Dans les Bouches-du-Rhône, l’essence majoritaire est le pin d’Alep, très sobre en eau et pionnière. Il est donc régénéré en coupe rase. Le bois est très mal valorisé, car il est supposé à terme alimenter de plus en plus des centrales en biomasse ou part en papeterie. Comment adapter les principes de Pro Silva dans ce cas ?

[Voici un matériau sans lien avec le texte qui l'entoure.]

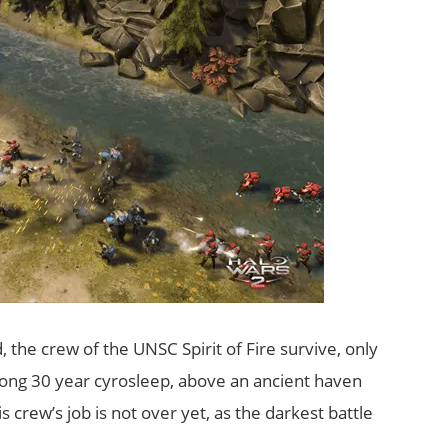
, the crew of the UNSC Spirit of Fire survive, only
long 30 year cyrosleep, above an ancient haven
 crew’s job is not over yet, as the darkest battle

La technique de la futaie jardinée fonctionne pour cette essence et est pratiquée en Grèce. Actuellement, la société ALCINA s’efforce de mieux valoriser le pin d’Alep, ce qui permettrait à la fois une exploitation pied par pied et non en coupe rase et la gestion individuelle de la qualité des tiges, de par le revenu généré. Il a été certifié par le Centre national de la propriété forestière (CNPF) pour la construction et la difficulté est à présent de le faire certifier par le CSTB (Centre scientifique et technique du bâtiment) pour cet usage.
Autres points
Du point de vue concret, de nombreux agriculteurs sont devenus propriétaires et il existe des aides à la plantation d’arbres dans les exploitations agricoles, mais ces agriculteurs ne disposent pas pour autant des conseils de forestiers. Il serait intéressant de créer des passerelles entre ces deux mondes pour que la transmission des savoirs soit possible, notamment dans le contexte d’un certain redéploiement de l’agroforesterie. Pour réintroduire l’arbre dans les espaces agricoles, les conseillers de l’Afac-Agroforesterie et du bureau d’études Agroof sont d’ores et déjà très compétents et il est possible d’y faire appel.
Enfin, il faudrait mieux tirer parti de la conscience écologique qui se développe notamment en France et donc développer un discours audible par une majorité de citoyens et d’entreprises, et donc ne surtout pas s’adresser uniquement au monde forestier.